Top of Source passage

Context is also important on a wider level. Political veterans know that states and counties perform at a generally predictable level. Politically speaking, states don’t swing wildly between parties. They have a political culture and vote within a general range, evolving over decades. Much of the state level media polling this year was unbelievable on its face, simply based on historical knowledge of the long arc of a state’s voting behavior. 

There are parallels here to commercial market research. Wider knowledge of consumer behavior, of past marketing campaigns, and years of focus groups with consumers provides skilled researchers the ability to contextualize quantitative information, placing this information within a wider set of knowledge. The research industry often calls this process “triangulation” – contextualizing core survey findings by synthesizing that knowledge with additional, external data and observations.

  • Analyzing:

Unfortunately, most media polls focus on basic horse race coverage – candidate A xx% and candidate B yy%. Most people think this is how a pollster analyzes the data, but that is not the case. Instead, pollsters analyze ballot support (a) by target group and (b) by turnout propensity and past vote behavior. When analyzing by target group, a pollster compares current ballot support levels and the spread against target. In practical terms this means that if your candidate historically needs x% of a media market or y% of union households or z% of black voters, then you know where you are under vs overperforming and where you need to focus. Most people intuit this, but if coverage of a media poll doesn’t go into that level of depth or provide the crosstabs or data file, then these critical bits of data cannot be interrogated. The more complex analysis is the latter – estimated turnout. And I suspect this is also where some error crept into the media polls.

Bottom of Source passage
Top of Material supplied

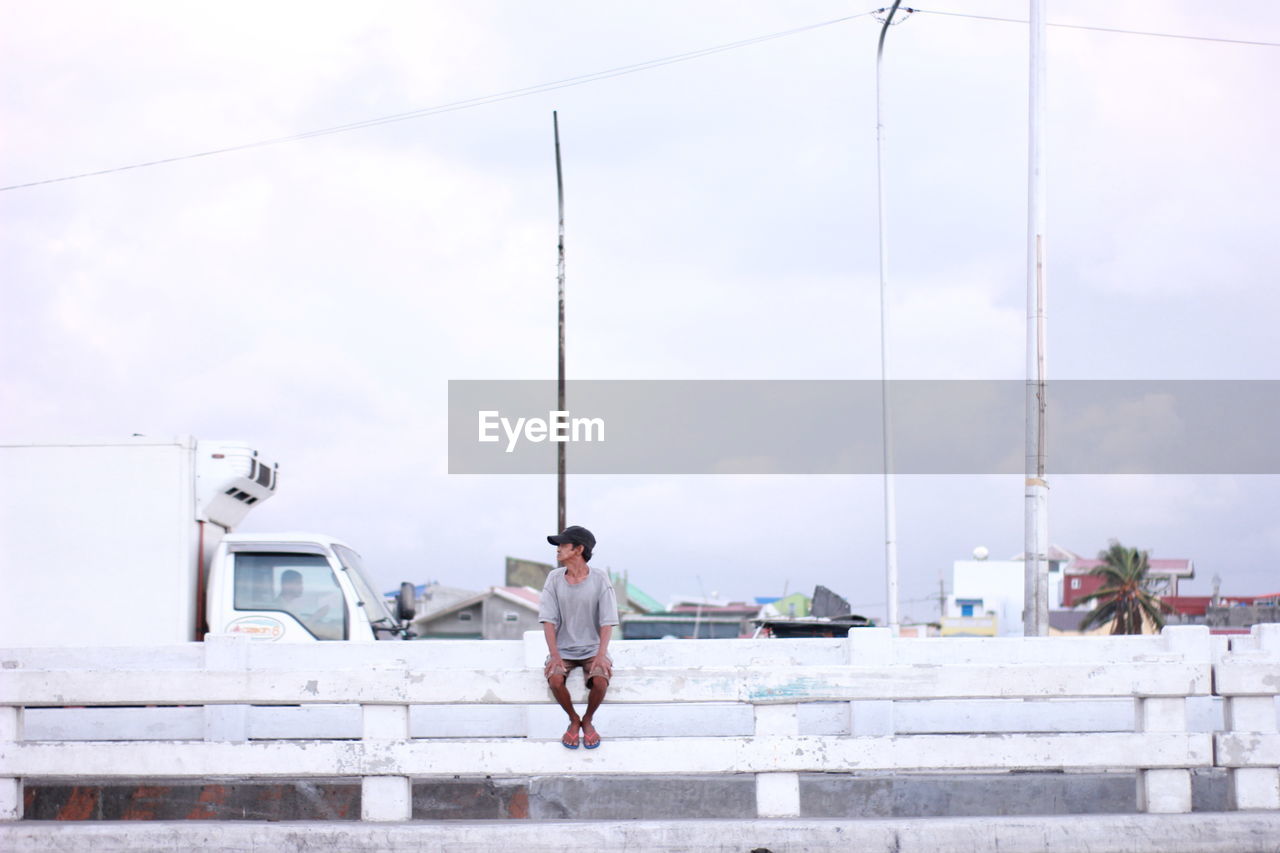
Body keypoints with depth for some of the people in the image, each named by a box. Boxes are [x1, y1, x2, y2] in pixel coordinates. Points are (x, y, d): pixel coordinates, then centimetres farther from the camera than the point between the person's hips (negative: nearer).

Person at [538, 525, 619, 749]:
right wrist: (554, 655, -19)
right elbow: (548, 619, -6)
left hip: (592, 649, -1)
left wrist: (601, 655, -22)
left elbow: (607, 621, -9)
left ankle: (588, 721, 0)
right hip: (563, 650, 1)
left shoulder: (599, 579, -6)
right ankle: (574, 720, 0)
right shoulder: (554, 579, -1)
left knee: (600, 680, -31)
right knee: (555, 680, -29)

Bottom of Material supplied

-- Work request --
Copy the passage on polling word for word, from "Context is also" up to and including "state’s voting behavior.". The lines have no connection to the passage on polling.

-- Result below --
Context is also important on a wider level. Political veterans know that states and counties perform at a generally predictable level. Politically speaking, states don’t swing wildly between parties. They have a political culture and vote within a general range, evolving over decades. Much of the state level media polling this year was unbelievable on its face, simply based on historical knowledge of the long arc of a state’s voting behavior.